The EUMETSAT dust product is RGB composite based upon infrared channels of SEVIRI, the radiometer onboard Meteosat Second Generation (MSG) satelites. The product is designed to monitor the evolution of dust storms over deserts during both day and night. The combination does allow however the further (24 hour) tracking of dust clouds as they spread over the sea. The RGB combination exploits the difference in emissivity of dust and desert surfaces. In addition, during daytime, it exploits the temperature difference between the hot desert surface and the cooler dust cloud. The RGB composite is produced using the following MSG IR channels: IR12.0-IR10.8 (on red), IR10.8-IR8.7 (on green); and IR10.8 (on blue). Dust appears pink or magenta in this RGB combination. Dry land looks from pale blue (daytime) to pale green (nighttime). Thick, high-level clouds have red-brown tones and thin high-level clouds appear very dark (nearly black).
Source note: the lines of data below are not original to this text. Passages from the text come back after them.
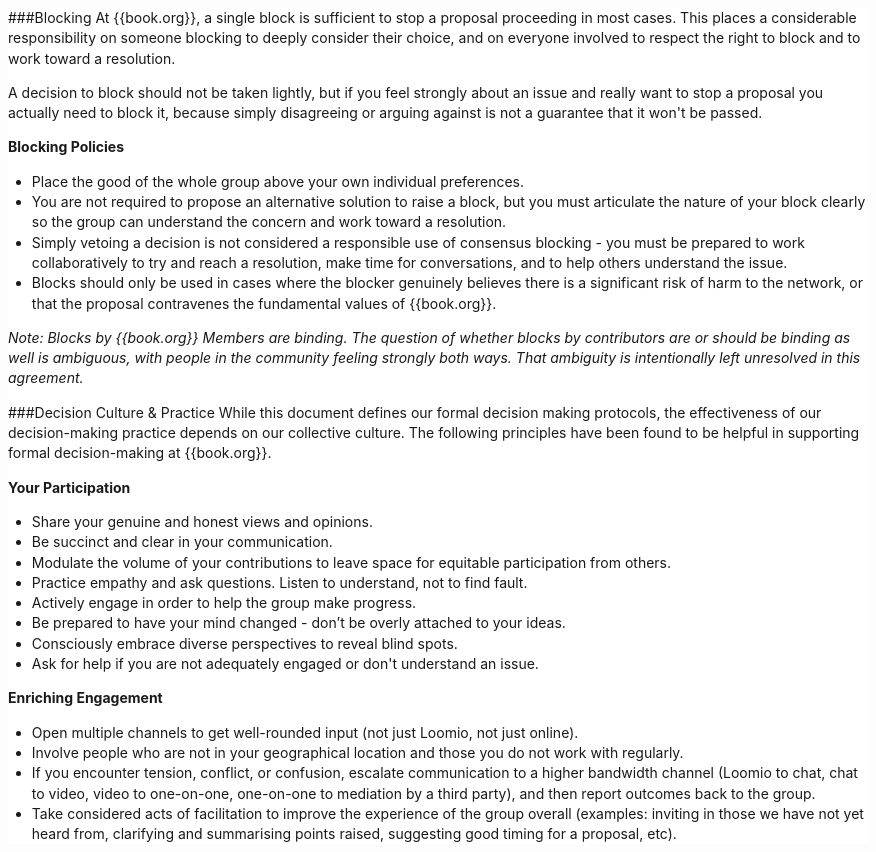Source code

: ###Blocking
At {{book.org}}, a single block is sufficient to stop a proposal proceeding in most cases. This places a considerable responsibility on someone blocking to deeply consider their choice, and on everyone involved to respect the right to block and to work toward a resolution.

A decision to block should not be taken lightly, but if you feel strongly about an issue and really want to stop a proposal you actually need to block it, because simply disagreeing or arguing against is not a guarantee that it won't be passed.

**Blocking Policies**

* Place the good of the whole group above your own individual preferences.
* You are not required to propose an alternative solution to raise a block, but you must articulate the nature of your block clearly so the group can understand the concern and work toward a resolution.
* Simply vetoing a decision is not considered a responsible use of consensus blocking - you must be prepared to work collaboratively to try and reach a resolution, make time for conversations, and to help others understand the issue.
* Blocks should only be used in cases where the blocker genuinely believes there is a significant risk of harm to the network, or that the proposal contravenes the fundamental values of {{book.org}}.

*Note: Blocks by {{book.org}} Members are binding. The question of whether blocks by contributors are or should be binding as well is ambiguous, with people in the community feeling strongly both ways. That ambiguity is intentionally left unresolved in this agreement.*

###Decision Culture & Practice
While this document defines our formal decision making protocols, the effectiveness of our decision-making practice depends on our collective culture. The following principles have been found to be helpful in supporting formal decision-making at {{book.org}}.


**Your Participation**

* Share your genuine and honest views and opinions.
* Be succinct and clear in your communication.
* Modulate the volume of your contributions to leave space for equitable participation from others.
* Practice empathy and ask questions. Listen to understand, not to find fault.
* Actively engage in order to help the group make progress.
* Be prepared to have your mind changed - don’t be overly attached to your ideas.
* Consciously embrace diverse perspectives to reveal blind spots.
* Ask for help if you are not adequately engaged or don't understand an issue.

**Enriching Engagement**

* Open multiple channels to get well-rounded input (not just Loomio, not just online).
* Involve people who are not in your geographical location and those you do not work with regularly.
* If you encounter tension, conflict, or confusion, escalate communication to a higher bandwidth channel (Loomio to chat, chat to video, video to one-on-one, one-on-one to mediation by a third party), and then report outcomes back to the group.
* Take considered acts of facilitation to improve the experience of the group overall (examples: inviting in those we have not yet heard from, clarifying and summarising points raised, suggesting good timing for a proposal, etc).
Emissions and subsequent transport of individual dust events can be very well observed and followed in the RGB composite pictures.

EUMETSAT generates the dust product from images captured by two MSG units centered at 0 and 41.5º East. The SDS-WAS Regional Center provides near-real-time access to these products as well as on-line access to archive.

Similar products are generated from imagery captured by Himawari-8 and GOES-16. Himawari 8 is the 8th of the Himawari geostationary weather satellites operated by the Japan Meteorological Agency. It entered operational service in July 2015. The primary instrument aboard Himawari 8, the Advanced Himawari Imager, is a 16-channel multispectral imager to capture visible and infrared images of the Asia-Pacific region. The satellite is located at 140º East. GOES-16 is the first of the GOES-R series of Geostationary Operational Environmental Satellite (GOES) operated by the U.S. National Oceanic and Atmospheric Administration. It provides atmospheric and surface measurements of America and the Atlantic Ocean (it is located at 75º West). Its main atmospheric instrument is the Advanced Baseline Imager (ABI) with 16 visible and infrared bands.

The RGB products from Himawari-8 and GOES-16 are available at the SLIDER webpage of the Colorado State University.